◆ Information given ◆
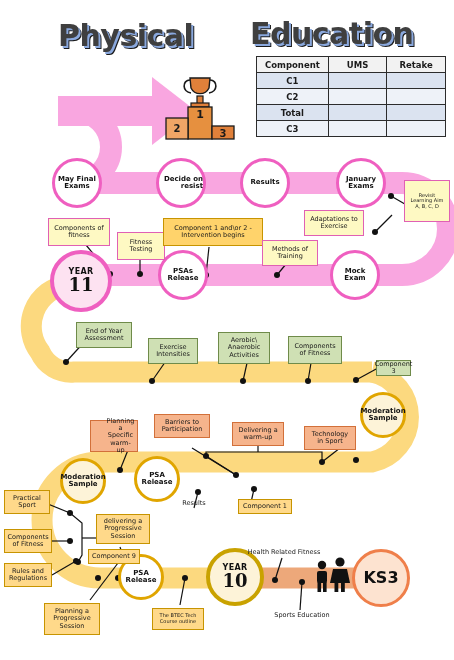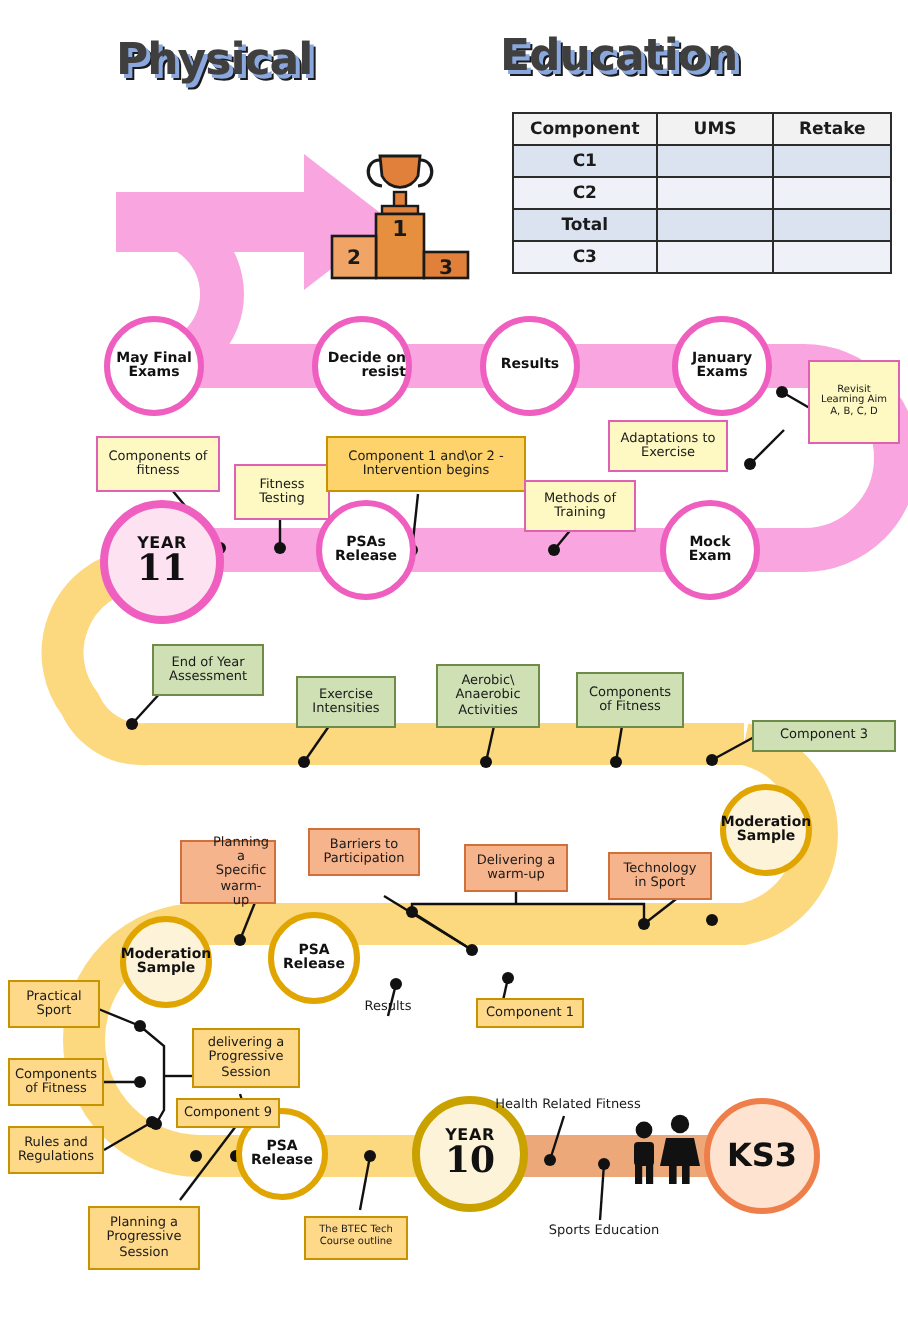--- a/index.html
+++ b/index.html
@@ -9,7 +9,7 @@
   #svgroot{position:absolute;left:0;top:0;width:454px;height:660px;}
 
   .title{position:absolute;font-family:"DejaVu Sans",sans-serif;font-weight:bold;
-         font-size:22px;color:#3f3f3f;letter-spacing:-0.5px;
+         font-size:30px;color:#3f3f3f;letter-spacing:-0.5px;
          text-shadow:2px 2px 0 #8aa8dd, 3px 3px 0 #1a1a1a;}
   #title-physical{left:58px;top:18px;}
   #title-education{left:250px;top:16px;}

◆ Request ◆
For an answer, give a copy of every line in the listing that holds the word "letter".

◆ Your response ◆
-         font-size:22px;color:#3f3f3f;letter-spacing:-0.5px;
+         font-size:30px;color:#3f3f3f;letter-spacing:-0.5px;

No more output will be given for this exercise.